(Per-instance keypoint data)
---+---
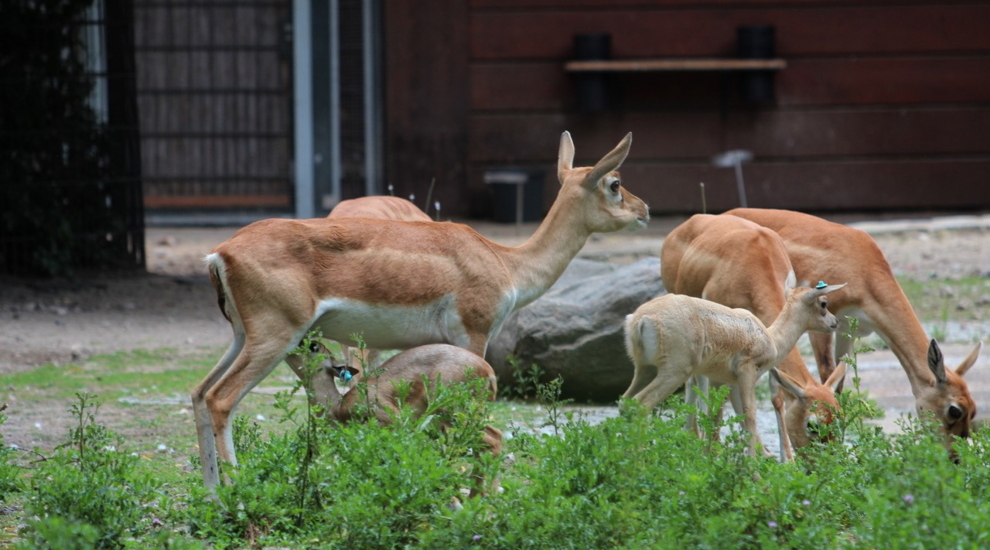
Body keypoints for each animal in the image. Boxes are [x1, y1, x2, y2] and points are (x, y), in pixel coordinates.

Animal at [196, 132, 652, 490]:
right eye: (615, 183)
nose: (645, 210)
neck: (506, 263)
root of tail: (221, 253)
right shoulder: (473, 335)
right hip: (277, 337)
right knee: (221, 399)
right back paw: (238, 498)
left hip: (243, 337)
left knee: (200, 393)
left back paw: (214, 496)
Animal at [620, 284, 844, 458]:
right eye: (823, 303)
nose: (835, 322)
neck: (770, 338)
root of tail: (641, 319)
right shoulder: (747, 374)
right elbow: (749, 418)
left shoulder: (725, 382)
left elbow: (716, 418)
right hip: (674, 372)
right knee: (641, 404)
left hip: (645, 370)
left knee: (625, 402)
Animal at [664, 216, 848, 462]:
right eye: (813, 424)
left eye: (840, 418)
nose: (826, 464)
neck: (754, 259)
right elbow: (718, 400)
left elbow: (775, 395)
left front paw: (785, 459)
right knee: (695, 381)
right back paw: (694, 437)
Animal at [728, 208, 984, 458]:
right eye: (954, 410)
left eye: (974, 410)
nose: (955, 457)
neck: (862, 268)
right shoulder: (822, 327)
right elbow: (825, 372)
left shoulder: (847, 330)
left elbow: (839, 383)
---+---
For each record above, write it out exactly and omit any picture.

*YOUR RESPONSE:*
Body keypoints for each animal in the image. Boxes are [x1, y1, x2, y2] and points are (x, y), in pixel coordinates.

Animal at [196, 132, 652, 490]:
right eye: (615, 183)
nose: (645, 210)
neck: (506, 263)
root of tail: (221, 253)
right shoulder: (473, 335)
right hip: (277, 337)
right knee: (221, 399)
right back paw: (238, 498)
left hip: (243, 337)
left knee: (200, 393)
left back paw: (214, 496)
Animal at [620, 284, 844, 458]:
right eye: (823, 303)
nose: (835, 322)
neck: (770, 338)
root of tail: (641, 319)
right shoulder: (747, 374)
right elbow: (749, 418)
left shoulder: (725, 382)
left elbow: (716, 418)
right hip: (674, 372)
right knee: (641, 404)
left hip: (645, 370)
left knee: (625, 402)
Animal at [664, 216, 848, 462]:
right eye: (813, 424)
left eye: (840, 418)
nose: (826, 464)
neck: (754, 259)
right elbow: (718, 400)
left elbow: (775, 395)
left front paw: (785, 459)
right knee: (695, 381)
right back paw: (694, 437)
Animal at [728, 208, 984, 458]:
right eye: (954, 410)
left eye: (974, 410)
nose: (955, 457)
neck: (862, 268)
right shoulder: (822, 327)
right elbow: (825, 372)
left shoulder: (847, 330)
left elbow: (839, 383)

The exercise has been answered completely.